- What you will do -
Find every line in the records below that contains "different", and copy it.

═════ Given data

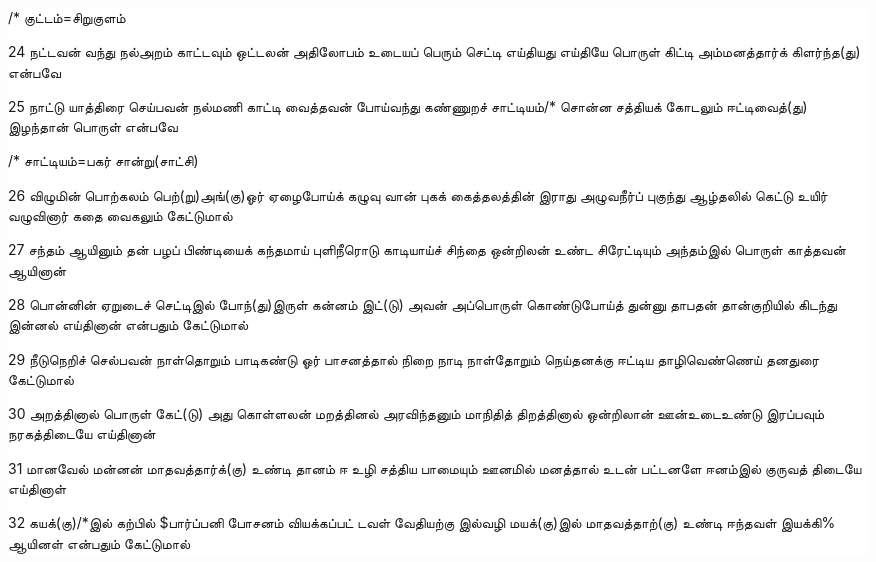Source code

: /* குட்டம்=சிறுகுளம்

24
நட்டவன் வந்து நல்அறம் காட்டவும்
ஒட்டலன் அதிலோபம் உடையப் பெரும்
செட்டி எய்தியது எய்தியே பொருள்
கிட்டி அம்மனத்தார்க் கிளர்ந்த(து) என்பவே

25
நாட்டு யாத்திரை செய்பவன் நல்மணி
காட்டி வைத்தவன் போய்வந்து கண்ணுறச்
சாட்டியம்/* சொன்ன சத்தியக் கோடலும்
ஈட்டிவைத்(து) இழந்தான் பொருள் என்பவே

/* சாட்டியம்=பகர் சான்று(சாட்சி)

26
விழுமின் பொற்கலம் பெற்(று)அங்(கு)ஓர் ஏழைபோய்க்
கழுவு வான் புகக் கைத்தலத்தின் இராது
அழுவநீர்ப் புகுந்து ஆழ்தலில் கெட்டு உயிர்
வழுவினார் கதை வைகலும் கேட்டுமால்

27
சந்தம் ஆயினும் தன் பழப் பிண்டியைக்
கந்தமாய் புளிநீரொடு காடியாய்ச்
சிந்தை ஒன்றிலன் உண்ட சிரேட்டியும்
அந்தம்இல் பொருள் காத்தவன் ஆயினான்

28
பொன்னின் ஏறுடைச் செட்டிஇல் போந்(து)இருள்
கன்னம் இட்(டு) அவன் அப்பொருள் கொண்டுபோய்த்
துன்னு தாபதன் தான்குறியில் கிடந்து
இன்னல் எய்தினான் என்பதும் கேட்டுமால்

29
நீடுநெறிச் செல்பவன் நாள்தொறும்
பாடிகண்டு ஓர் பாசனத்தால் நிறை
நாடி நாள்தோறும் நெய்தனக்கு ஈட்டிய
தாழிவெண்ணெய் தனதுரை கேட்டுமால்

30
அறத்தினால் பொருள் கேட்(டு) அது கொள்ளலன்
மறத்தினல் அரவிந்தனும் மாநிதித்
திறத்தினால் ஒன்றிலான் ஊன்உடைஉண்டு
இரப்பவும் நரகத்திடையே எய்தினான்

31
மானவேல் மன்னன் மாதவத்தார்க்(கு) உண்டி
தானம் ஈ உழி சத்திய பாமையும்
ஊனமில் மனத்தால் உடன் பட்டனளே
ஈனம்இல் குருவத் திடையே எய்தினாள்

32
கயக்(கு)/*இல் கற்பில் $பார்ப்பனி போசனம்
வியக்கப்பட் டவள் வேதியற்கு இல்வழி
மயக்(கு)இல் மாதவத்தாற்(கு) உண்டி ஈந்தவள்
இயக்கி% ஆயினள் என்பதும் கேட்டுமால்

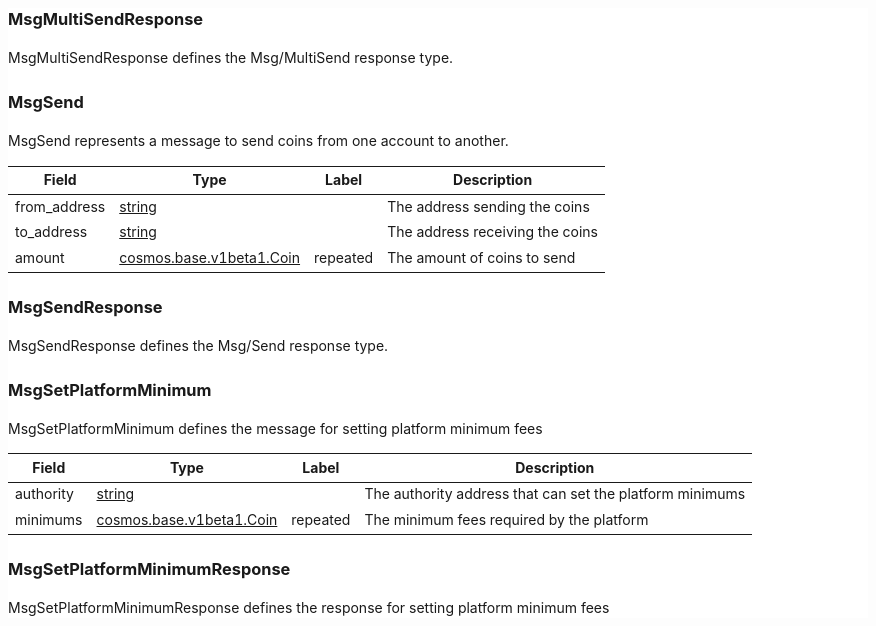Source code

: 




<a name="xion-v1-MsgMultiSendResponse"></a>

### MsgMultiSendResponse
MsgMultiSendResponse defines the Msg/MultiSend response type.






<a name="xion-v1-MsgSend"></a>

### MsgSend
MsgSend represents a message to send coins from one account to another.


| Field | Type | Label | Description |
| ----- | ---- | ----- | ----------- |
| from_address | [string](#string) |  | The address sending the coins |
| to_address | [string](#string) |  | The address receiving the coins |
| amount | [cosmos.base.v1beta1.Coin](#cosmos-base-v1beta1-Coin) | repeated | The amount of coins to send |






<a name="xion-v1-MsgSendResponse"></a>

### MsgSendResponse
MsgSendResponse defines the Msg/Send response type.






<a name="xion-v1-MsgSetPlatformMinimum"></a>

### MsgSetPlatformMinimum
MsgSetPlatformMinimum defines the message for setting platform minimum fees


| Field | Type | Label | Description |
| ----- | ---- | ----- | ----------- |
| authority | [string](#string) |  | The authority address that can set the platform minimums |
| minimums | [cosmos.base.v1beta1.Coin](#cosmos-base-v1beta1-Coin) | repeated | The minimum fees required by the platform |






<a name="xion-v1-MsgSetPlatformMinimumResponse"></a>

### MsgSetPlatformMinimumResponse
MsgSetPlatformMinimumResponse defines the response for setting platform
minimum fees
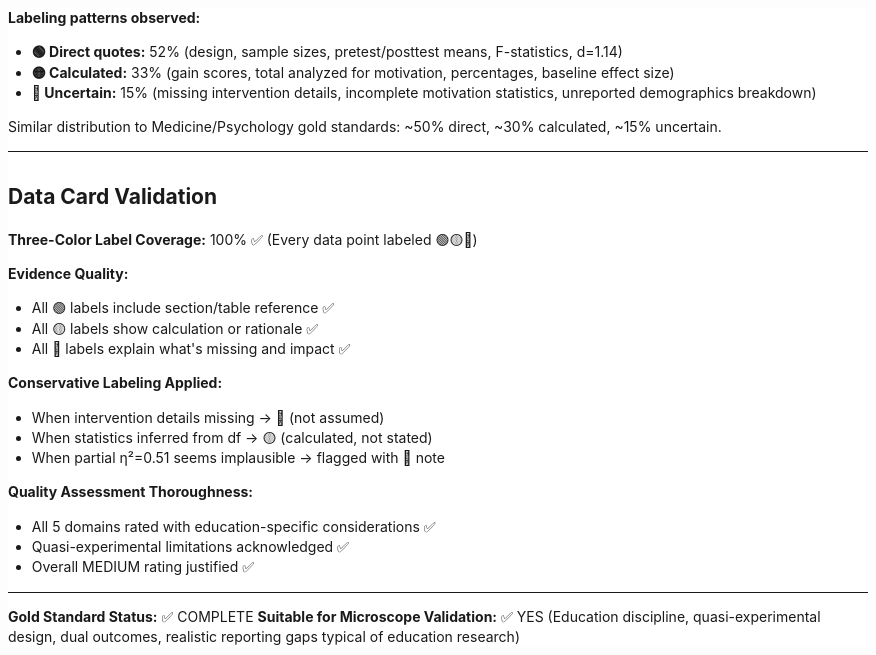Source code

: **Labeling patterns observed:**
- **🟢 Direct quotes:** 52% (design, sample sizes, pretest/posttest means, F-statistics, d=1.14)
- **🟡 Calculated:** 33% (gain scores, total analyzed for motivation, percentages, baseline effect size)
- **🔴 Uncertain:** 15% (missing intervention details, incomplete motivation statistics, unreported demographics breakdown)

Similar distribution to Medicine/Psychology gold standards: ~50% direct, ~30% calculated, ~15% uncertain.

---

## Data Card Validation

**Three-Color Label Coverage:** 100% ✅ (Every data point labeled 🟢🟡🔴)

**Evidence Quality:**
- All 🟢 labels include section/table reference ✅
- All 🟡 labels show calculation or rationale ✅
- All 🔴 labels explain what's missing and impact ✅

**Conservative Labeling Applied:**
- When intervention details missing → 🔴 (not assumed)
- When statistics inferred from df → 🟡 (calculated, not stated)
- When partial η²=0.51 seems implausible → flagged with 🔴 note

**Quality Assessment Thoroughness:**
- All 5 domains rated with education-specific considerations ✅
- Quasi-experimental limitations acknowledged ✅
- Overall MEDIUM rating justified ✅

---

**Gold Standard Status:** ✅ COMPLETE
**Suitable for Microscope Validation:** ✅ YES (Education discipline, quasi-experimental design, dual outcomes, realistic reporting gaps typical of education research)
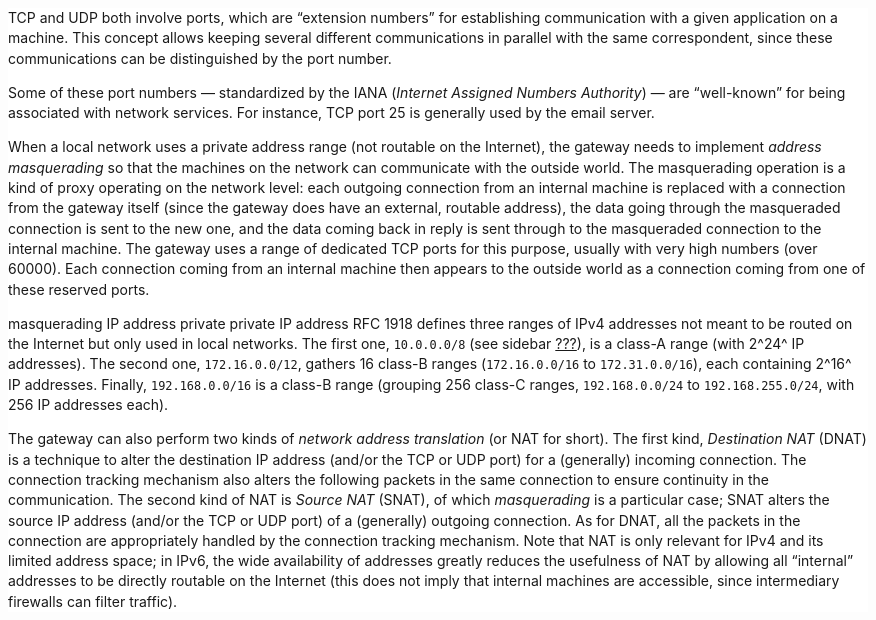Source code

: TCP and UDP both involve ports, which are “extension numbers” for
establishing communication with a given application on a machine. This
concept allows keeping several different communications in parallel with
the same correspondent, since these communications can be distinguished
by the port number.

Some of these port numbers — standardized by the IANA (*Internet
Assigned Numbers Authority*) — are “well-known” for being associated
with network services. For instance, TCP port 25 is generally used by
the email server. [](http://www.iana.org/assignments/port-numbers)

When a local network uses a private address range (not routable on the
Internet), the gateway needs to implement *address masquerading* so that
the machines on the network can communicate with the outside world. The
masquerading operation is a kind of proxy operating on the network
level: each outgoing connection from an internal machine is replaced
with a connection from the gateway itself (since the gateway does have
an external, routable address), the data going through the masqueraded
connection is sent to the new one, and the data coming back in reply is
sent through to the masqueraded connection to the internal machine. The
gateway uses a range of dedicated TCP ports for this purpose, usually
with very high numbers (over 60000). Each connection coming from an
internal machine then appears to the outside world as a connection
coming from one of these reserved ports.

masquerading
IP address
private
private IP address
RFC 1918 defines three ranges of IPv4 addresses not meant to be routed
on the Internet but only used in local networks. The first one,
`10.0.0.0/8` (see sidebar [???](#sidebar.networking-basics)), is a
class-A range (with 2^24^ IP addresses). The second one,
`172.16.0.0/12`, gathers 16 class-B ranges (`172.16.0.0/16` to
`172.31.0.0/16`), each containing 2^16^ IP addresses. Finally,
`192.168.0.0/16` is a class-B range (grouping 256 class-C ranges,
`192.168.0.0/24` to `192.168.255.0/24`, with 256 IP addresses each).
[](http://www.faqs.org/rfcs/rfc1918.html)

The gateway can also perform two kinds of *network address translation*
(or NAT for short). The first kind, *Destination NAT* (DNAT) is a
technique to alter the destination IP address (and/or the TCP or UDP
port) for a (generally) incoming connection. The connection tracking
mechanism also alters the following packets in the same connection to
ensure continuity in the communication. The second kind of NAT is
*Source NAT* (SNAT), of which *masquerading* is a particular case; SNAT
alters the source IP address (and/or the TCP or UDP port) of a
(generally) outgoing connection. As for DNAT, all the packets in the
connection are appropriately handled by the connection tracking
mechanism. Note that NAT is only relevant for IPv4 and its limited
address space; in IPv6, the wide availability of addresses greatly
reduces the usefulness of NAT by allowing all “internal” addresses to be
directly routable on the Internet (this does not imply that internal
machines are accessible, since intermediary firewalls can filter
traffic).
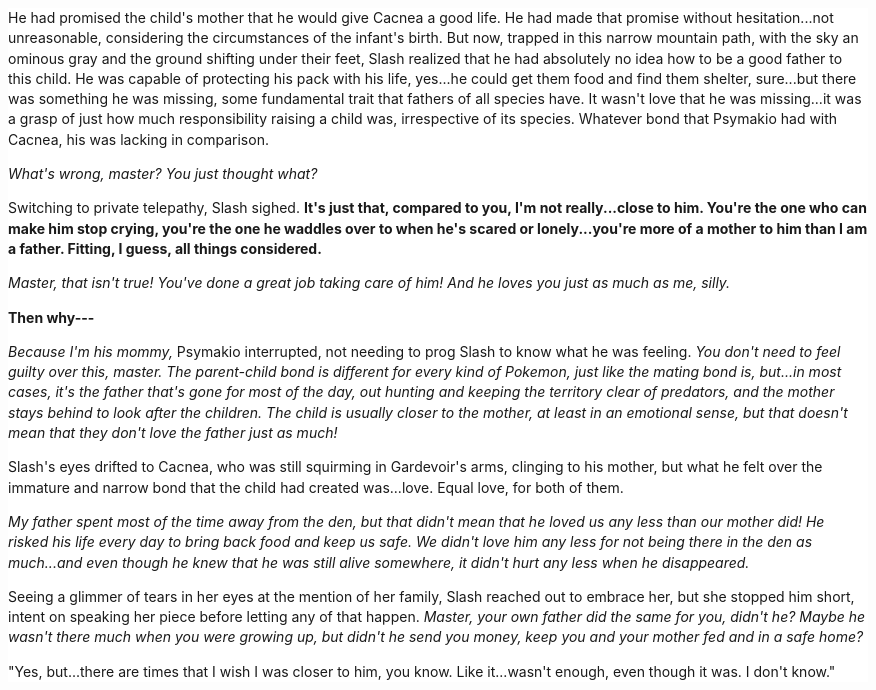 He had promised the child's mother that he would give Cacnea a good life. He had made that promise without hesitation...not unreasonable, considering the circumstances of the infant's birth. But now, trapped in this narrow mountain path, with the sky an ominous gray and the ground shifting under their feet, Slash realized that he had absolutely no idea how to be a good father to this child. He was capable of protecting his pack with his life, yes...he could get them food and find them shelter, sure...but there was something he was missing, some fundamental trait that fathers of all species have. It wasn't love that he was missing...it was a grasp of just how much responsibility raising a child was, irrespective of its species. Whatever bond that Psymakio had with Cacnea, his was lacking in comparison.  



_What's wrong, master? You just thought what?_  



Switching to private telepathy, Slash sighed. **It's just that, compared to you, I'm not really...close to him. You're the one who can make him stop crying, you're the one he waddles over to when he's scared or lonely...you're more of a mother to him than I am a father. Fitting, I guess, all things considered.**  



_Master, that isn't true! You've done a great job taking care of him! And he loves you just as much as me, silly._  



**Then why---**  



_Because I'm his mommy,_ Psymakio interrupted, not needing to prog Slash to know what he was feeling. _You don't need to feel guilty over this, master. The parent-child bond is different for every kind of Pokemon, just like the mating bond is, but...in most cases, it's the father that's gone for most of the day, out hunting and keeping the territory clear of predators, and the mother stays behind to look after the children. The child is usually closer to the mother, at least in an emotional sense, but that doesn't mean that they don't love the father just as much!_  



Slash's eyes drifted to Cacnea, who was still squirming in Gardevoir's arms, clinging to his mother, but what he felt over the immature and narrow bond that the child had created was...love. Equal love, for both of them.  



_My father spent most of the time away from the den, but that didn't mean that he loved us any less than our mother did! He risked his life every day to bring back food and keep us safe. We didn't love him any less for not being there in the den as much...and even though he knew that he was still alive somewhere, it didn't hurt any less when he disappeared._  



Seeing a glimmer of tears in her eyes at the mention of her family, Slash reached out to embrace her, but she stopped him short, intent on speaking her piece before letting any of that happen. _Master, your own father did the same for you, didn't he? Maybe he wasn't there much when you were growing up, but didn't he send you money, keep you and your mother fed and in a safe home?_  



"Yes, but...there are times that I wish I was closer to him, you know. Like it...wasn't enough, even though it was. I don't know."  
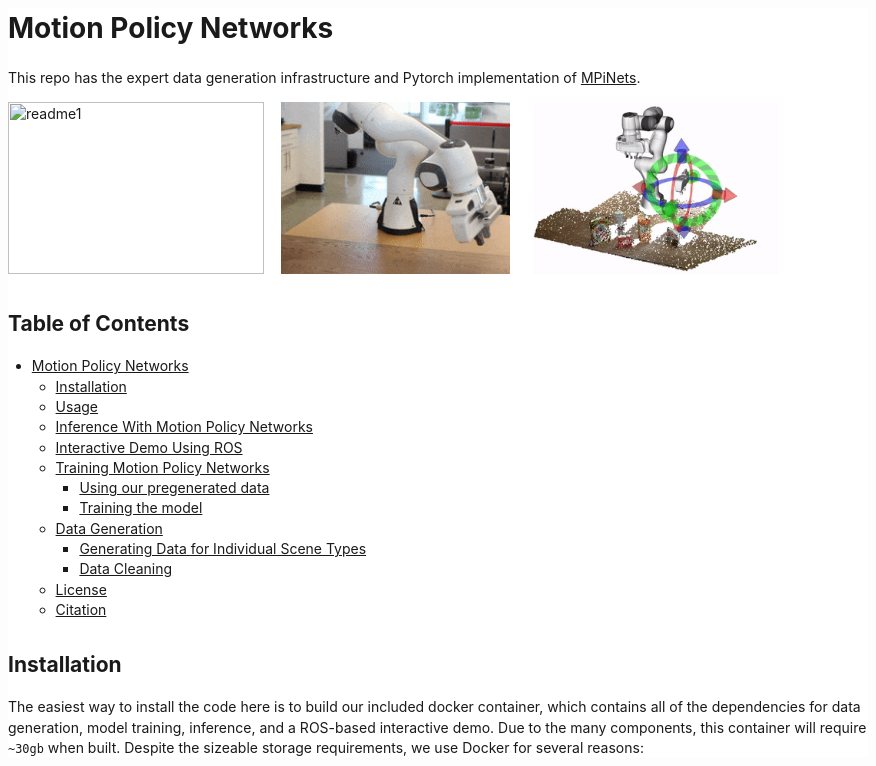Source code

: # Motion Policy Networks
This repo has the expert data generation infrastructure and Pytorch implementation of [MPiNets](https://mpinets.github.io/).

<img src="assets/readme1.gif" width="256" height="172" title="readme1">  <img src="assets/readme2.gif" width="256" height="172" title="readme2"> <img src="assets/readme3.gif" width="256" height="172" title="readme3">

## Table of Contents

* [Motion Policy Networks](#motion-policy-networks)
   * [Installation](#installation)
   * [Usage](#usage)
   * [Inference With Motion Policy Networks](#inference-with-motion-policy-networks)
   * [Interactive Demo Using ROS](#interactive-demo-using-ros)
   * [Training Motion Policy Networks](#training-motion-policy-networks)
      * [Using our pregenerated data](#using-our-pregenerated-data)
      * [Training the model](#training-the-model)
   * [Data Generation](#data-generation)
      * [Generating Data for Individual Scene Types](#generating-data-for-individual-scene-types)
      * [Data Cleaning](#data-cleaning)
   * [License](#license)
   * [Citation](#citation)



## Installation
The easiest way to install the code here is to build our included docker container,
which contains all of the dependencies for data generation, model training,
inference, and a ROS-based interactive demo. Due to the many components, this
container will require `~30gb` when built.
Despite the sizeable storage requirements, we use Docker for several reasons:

══════════

- Result below -
concept allows keeping several different communications in parallel with
_Because I'm his mommy,_ Psymakio interrupted, not needing to prog Slash to know what he was feeling. _You don't need to feel guilty over this, master. The parent-child bond is different for every kind of Pokemon, just like the mating bond is, but...in most cases, it's the father that's gone for most of the day, out hunting and keeping the territory clear of predators, and the mother stays behind to look after the children. The child is usually closer to the mother, at least in an emotional sense, but that doesn't mean that they don't love the father just as much!_  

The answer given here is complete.